The Victoria Press was a printing press started by Emily Faithfull, along with other feminist activists, in London, on March 26, 1860. The press, named after Queen Victoria, was created as a way to allow more women into the printing field. In 1867 management of the press was given by Faithfull to William Wilfred Head, a partner in the press. Head continued to print pieces advocating for the employment of women until 1882, even after buying Faithfull out in 1869.

==History==
Faithfull was a member of the Society for Promoting the Employment of Women and co-founder of the Women's Printing Society. She was also awarded the honor of being printer and publisher in ordinary to Queen Victoria, indicating that Faithfull was the official printer and publisher of Queen Victoria. Faithfull was convinced that work as a compositor could be a well-suited trade for women seeking occupation since by the nineteenth century this was generally a well-paid industry. After learning type-setting, Faithfull founded the press, and then went on to train and hire other women as compositors for her shop. Despite generating hostility from the male-dominated London Typographical Society (then known as the London Society of Compositors), and The Union denying women access to compositor's work (using the justification that women lacked the mechanical ability and the intelligence to be compositors) Faithfull persevered, and her press continued for years.

Publications from Faithfull's press included The English Woman's Journal (1858-1864) whose inaugural edition was published by Matilda Mary Hays and Bessie Rayner Parkes and which promoted the employment of women. In 1863 Faithfull began publication of a monthly periodical called The Victoria Magazine, in which for eighteen years she continuously and earnestly advocated the claims of women to remunerative employment. The Victorian Debating Society was also founded by Faithfull in 1869, supplementing The Victoria Magazine by giving its members a place in which to discuss women’s issues. In 1865 Faithfull began printing another periodical, weekly this time, called Women and Work, which was followed by her other weekly periodical: the West London Express, coming into print in 1877. The press also printed a weekly newspaper by William Wilfred Head (before he began running the press); Faithfull, however, thought poorly of Head’s newspaper and printed a letter in The Times disassociating herself from Head's publication.

The Victoria Press had two homes over the duration of its time, the first of which was on Coram Street in London.
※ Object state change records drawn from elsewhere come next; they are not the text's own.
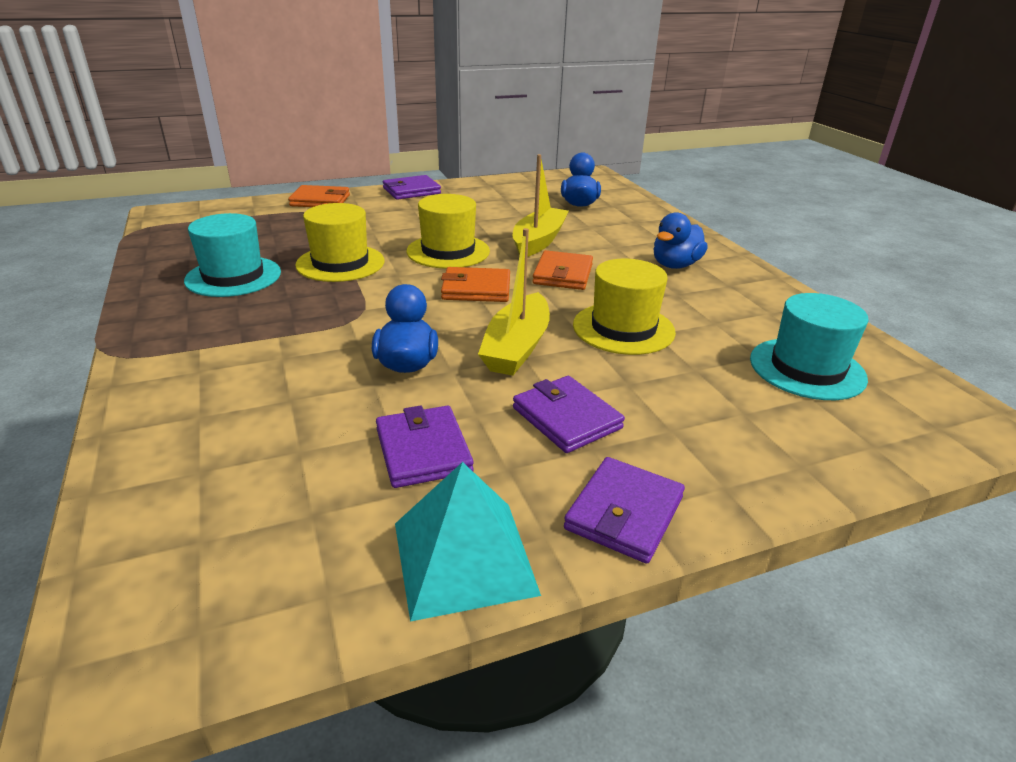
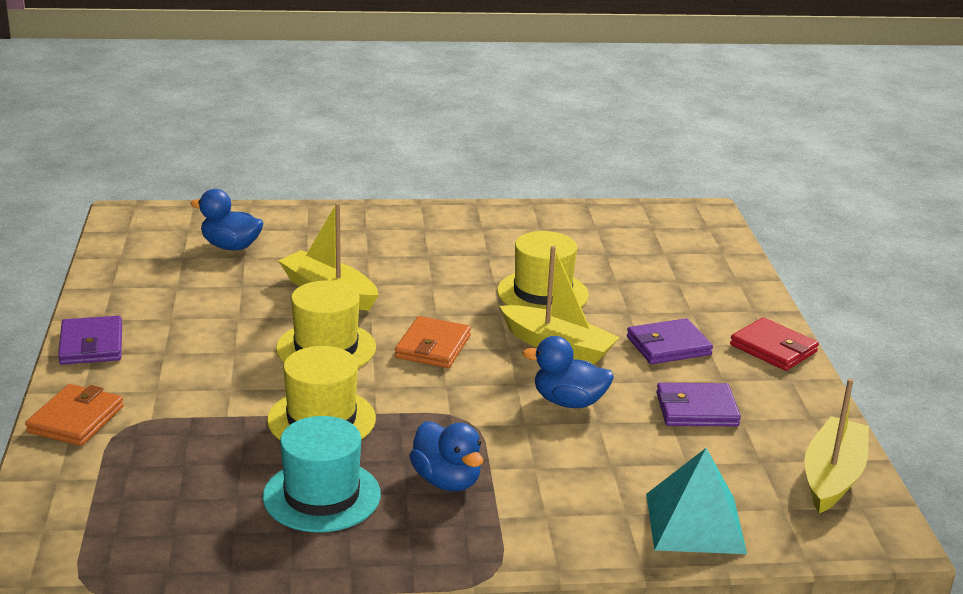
camera: 75 degrees left, 5 degrees down
turquoise pyramid [395,462,541,622] -> turquoise pyramid moved to [646,448,747,554]
orange wallet [532,250,593,290] -> none
purple wallet [564,457,685,564] -> red wallet [730,317,819,371]
blue duck [654,212,708,269] -> blue duck moved to [409,421,483,491]
turquoise hat [750,293,869,400] -> none
none -> yellow boat [804,378,869,513]

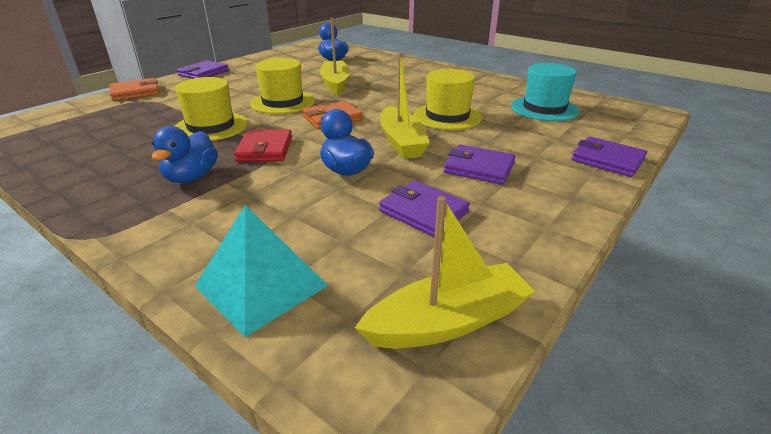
camera: 45 degrees right, 5 degrees up
turquoise hat [263,416,381,532] -> turquoise hat moved to [511,63,579,121]
red wallet [730,317,819,371] -> red wallet moved to [234,129,292,162]
none -> purple wallet [571,136,647,177]

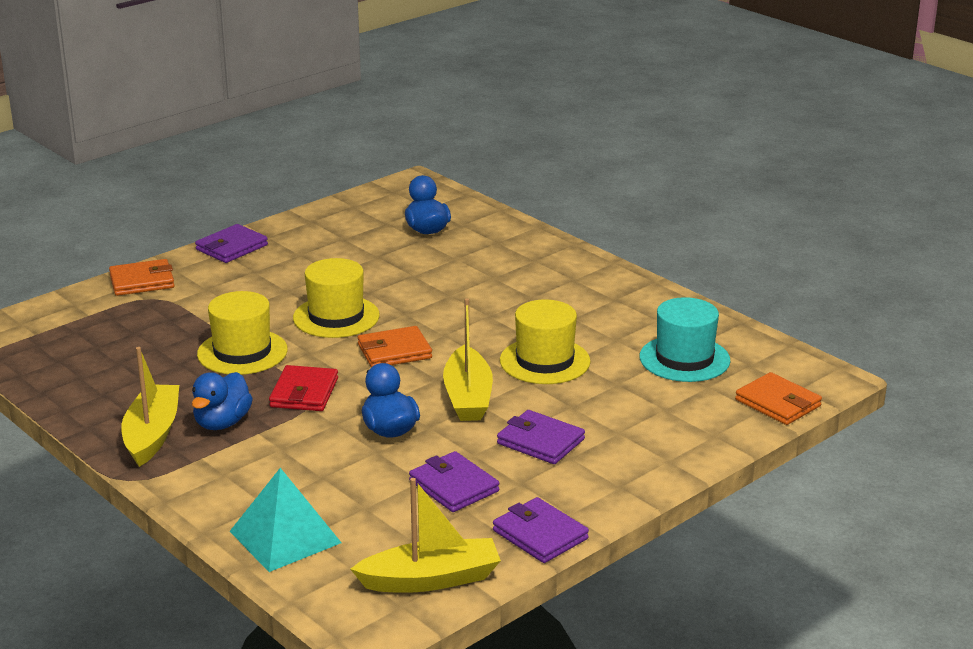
camera: 10 degrees right, 5 degrees down
yellow boat [320,18,350,96] -> yellow boat moved to [121,347,179,467]
purple wallet [571,136,647,177] -> purple wallet moved to [493,497,589,563]
none -> orange wallet [735,372,822,425]

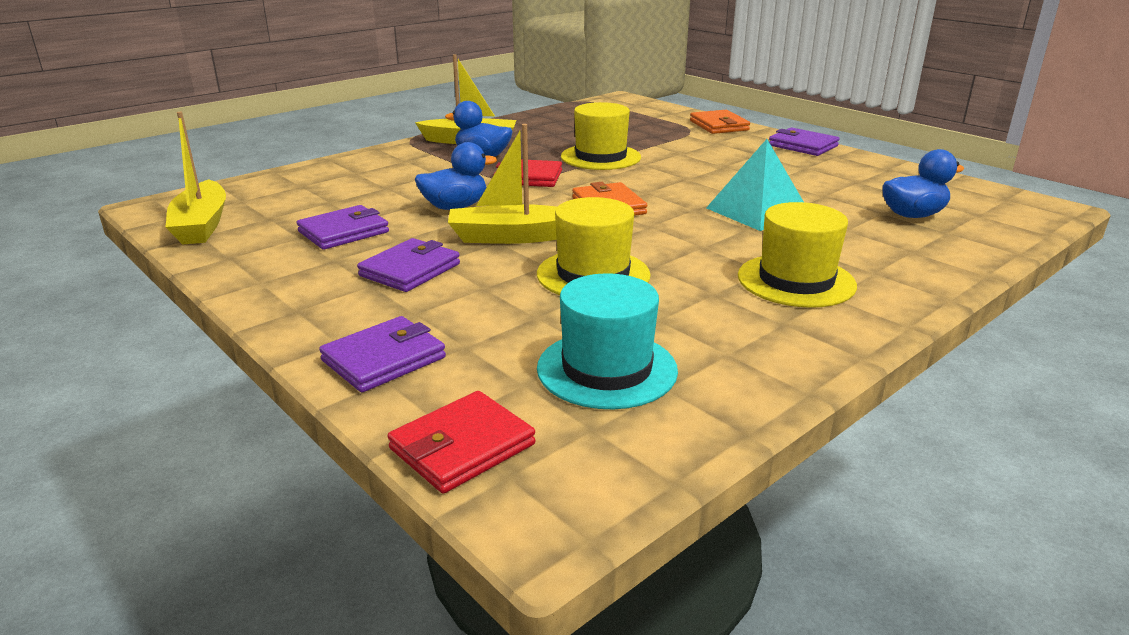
camera: 90 degrees right, 0 degrees up
turquoise pyramid [230,468,342,572] -> turquoise pyramid moved to [706,139,804,231]
yellow hat [293,258,380,338] -> yellow hat moved to [738,202,857,308]
purple wallet [493,497,589,563] -> purple wallet moved to [319,316,446,392]
orange wallet [735,372,822,425] -> red wallet [387,391,536,494]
Two years after the press’ opening it moved to Farringdon Street, also in London, and began printing using steam presses.

Beyond the press’ printing of periodicals and anthologies, those who worked at the Victoria Press were advocates for women’s involvement in the workforce. Many of the pieces that the press published promoted the idea of women working in fields such as clock-making, hairdressing, and engraving, along with other male-dominated professions. The press also printed pieces promoting the need for women to have educational opportunities equal to those granted to men and boys. Despite the multitude of contributors to the press, many pieces were published anonymously, so studying the press’ publications must be viewed as a collaborative effort of feminists of the time. This view of the press as a group project is furthered by the fact that the site of the Victoria Press was viewed, by its contributors, as a meeting place for those fighting for women’s involvement in the workplace.

Henry Houghton credited the Victoria Press with inspiring him to employ women as well as men as compositors at the Riverside Press in Cambridge, Massachusetts.